| Data extract |

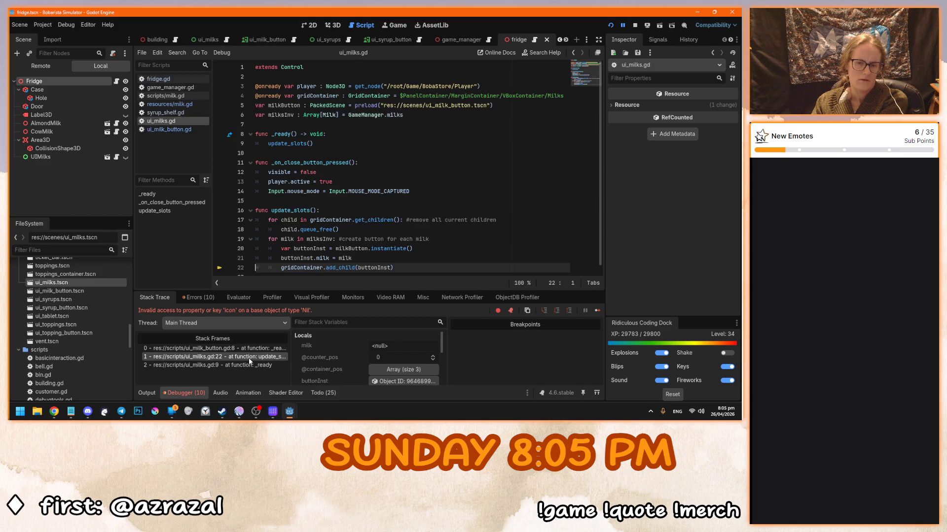
scroll(313, 249, down, 1)
mouse_move(313, 250)
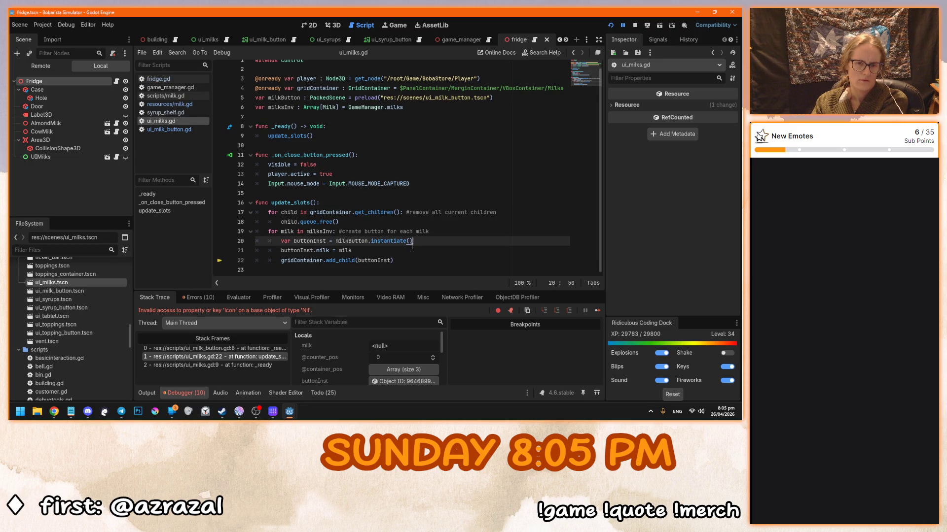
click(427, 263)
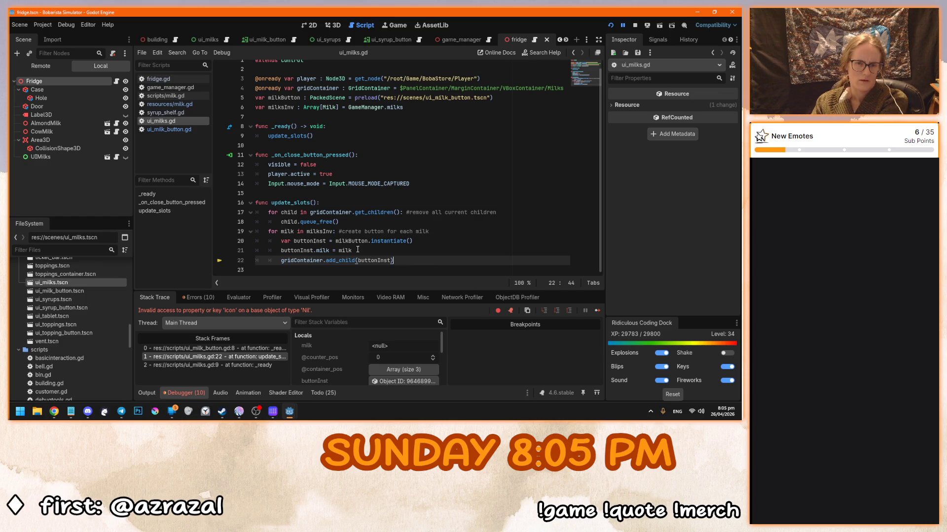
scroll(357, 249, up, 1)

| Assignment |
Given the listing above, return exactly, and only, the lines from the line with "mouse_move(313, 250)" through its final line, both included, with the pictures removed.

| Response |
mouse_move(313, 250)
click(427, 263)
scroll(357, 249, up, 1)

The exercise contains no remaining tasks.